More SPAC restatements on the way?

It’s been weeks since the SEC last took SPACs to task!  According to Bloomberg, the SEC is now requiring many SPACs to “Big R” restate their financial statements because they tripped over the classification of certain shares they offered to investors.  Auditors with whom Bloomberg spoke said that the latest SPAC accounting snafu relates to incorrect categorization of Class A shares—which are typically redeemable—as “permanent equity instead of temporary equity.”  One auditor described the issue as “pervasive[:] everyone’s dealing with it because everyone did it wrong.”

SEC revisits 2015 Dodd-Frank clawback proposal—opens public comment period

It’s time to dig back into your mental archives for 2015.  That’s when the SEC, by a vote of three to two, initially proposed rules to implement Section 954 of Dodd-Frank, the clawback provision. But the proposal was relegated to the SEC’s long-term agenda and never heard from again.  Until, that is, the topic found a spot on the SEC’s short-term agenda this spring (see this PubCo post) with a target date for a re-proposal of April 2022.  The SEC had scheduled an open meeting for Wednesday to consider re-opening the comment period, but instead cancelled the meeting and, on Thursday, simply posted a notice.  Here is the original 2015 Proposing Release and here is the new fact sheet. SEC Chair Gary Gensler said that, with re-opening of the comment period, he believed “we have an opportunity to strengthen the transparency and quality of corporate financial statements as well as the accountability of corporate executives to their investors.” The questions posed by the SEC in the notice (discussed below) give us some insight into where the SEC may be headed with the proposal. It’s worth noting that one possible change suggested by the questions is a potential expansion of the concept of “restatement” to include not only “reissuance” restatements (which involve a material error and an 8-K), but also “revision” restatements (or some version thereof).  The public comment period will remain open for 30 days following publication of the release in the Federal Register.

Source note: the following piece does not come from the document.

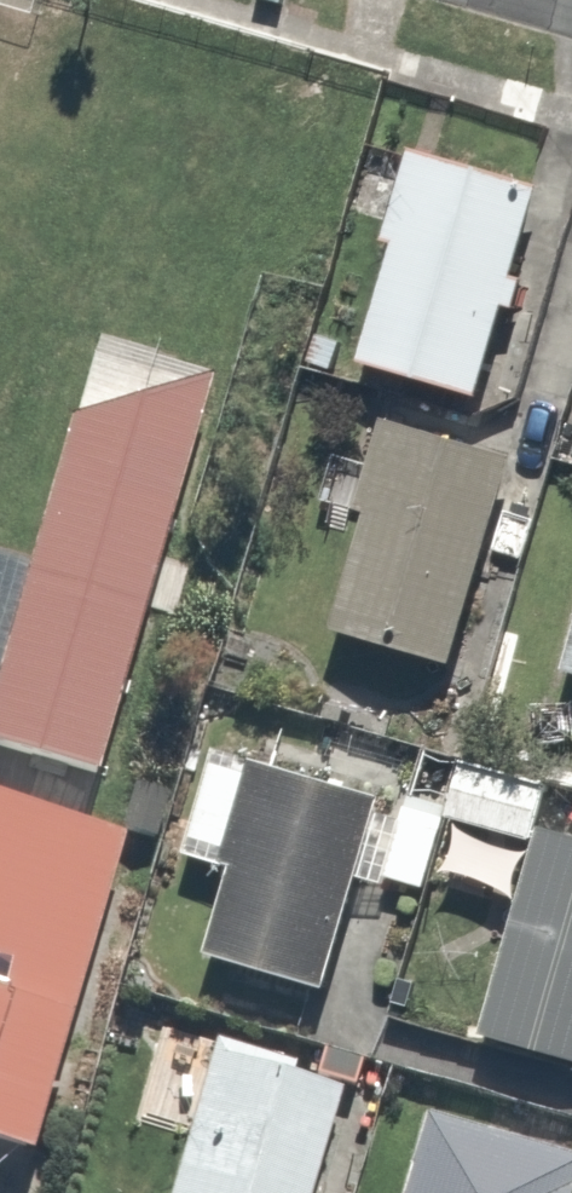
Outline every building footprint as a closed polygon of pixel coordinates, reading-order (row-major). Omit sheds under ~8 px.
[(536,184),(405,144),(376,240),(389,243),(353,361),(470,396),(498,304),(512,308),(520,279),(508,275),(536,184)] [(100,768),(215,370),(73,411),(32,555),(0,545),(0,739),(100,768)] [(490,438),(357,405),(307,613),(439,645),(490,438)] [(557,781),(571,785),(571,728),(557,781)] [(188,952),(302,979),(330,861),(401,878),(422,789),(224,742),(198,851),(211,855),(188,952)] [(443,743),(427,809),(486,823),(439,1024),(571,1055),(571,819),(534,810),(545,767),(443,743)] [(0,798),(0,1132),(33,1141),(124,834),(0,798)] [(185,1027),(140,1192),(290,1192),(320,1079),(265,1064),(269,1049),(185,1027)] [(408,1078),(380,1192),(546,1192),(564,1116),(408,1078)]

Audit Analytics studies long-term capital market consequences of restatements

Studies have shown that, following announcement of a restatement, stock prices are abnormally negative for the period 20 to 30 trading days after the announcement.  But what happens after the restatement is actually filed?  In a study from Audit Analytics, the authors found that, following the date of the restated financials, there were no significant abnormal returns in either the first 30-day window or after a 90-day window, but, in the second 30-day window, the authors found long-term abnormal positive returns “of up to 3.28% following the resolution of the restatement process and filing of the restated financial statements.”